Maintaining a healthy, functional skeletal mass is essential to our well-being, while loss of skeletal muscle mass and/or quality is strongly linked to increased morbidity and mortality in several clinical conditions. While the mechanisms of skeletal muscle loss in disease are diverse, it is worth considering the following characteristics of muscle tissue: 1) it has a robust capacity for repair following injury/damage due to numerous stem and progenitor cell populations, 2) it is influenced by exercise and chronic disease, 3) it is highly sensitive to extracellular cues including growth factors, extracellular matrix ligands, and signalling lipids and 4) it requires vascular supply and innervation for normal function and successful repair.

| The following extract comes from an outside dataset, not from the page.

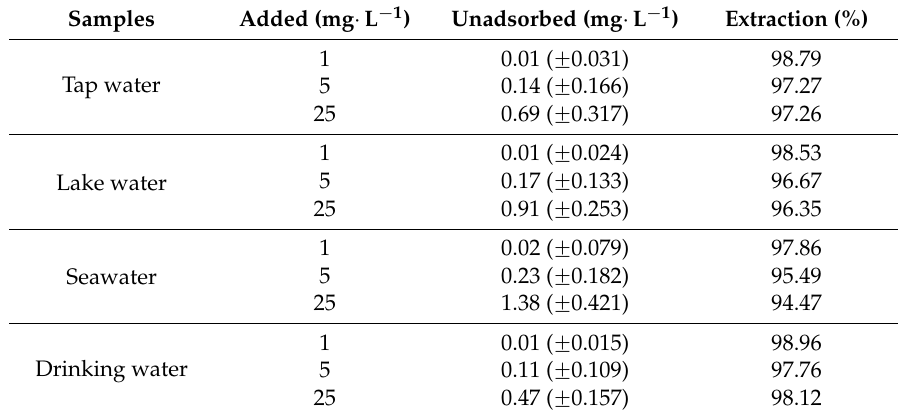
Table 3. Determination of Zr(IV) at various concentrations (1.0, 5.0 and 25.0 mg ¨ L ´ 1 ) in real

Tissue repair (healing) is essential to maintain optimal body function. Resulting from heavy physical work (exercise, occupation-related), skeletal muscle damage must be repaired to maintain contractile function in the long-term. A vast, orderly cellular response (e.g., inflammatory cells invasion of damaged tissue, breakdown and reformation of the extracellular matrix, cytokine and growth factor release) removes damaged tissue, stimulates the generation of new tissue and promotes successful healing and restoration of muscle function. While much has already been established regarding skeletal muscle repair, the pathophysiological mechanisms underlying poor muscle repair in aging or disease states are not well understood.
Diabetic myopathy refers to the pathophysiological state of skeletal muscle in diabetes. In particular, diabetic myopathy in type 1 diabetes mellitus (T1D) has been characterized and it has been established that muscle repair is compromised. While some mechanisms have been identified, much is still left to be understood. Specific to this proposal, the role of a family of biologically active signalling lipids, the sphingolipids, have not been investigated in the context of diabetic myopathy in T1D. The sphingolipids are of interest because many have been identified as influential to the muscle repair process, insulin signalling, and vascular function, all of which are negatively affected in diabetes.
The major objective of this study is to ascertain the levels of sphingolipids in blood in both T1D people and a commonly used murine model of T1D, the Akita mouse. Further, a secondary objective is to take measures of reactive hyperemia (blood flow response following brief arterial occlusion) in T1D to detect any correlations in muscle bed microvascular dilatory function with sphingolipid species levels.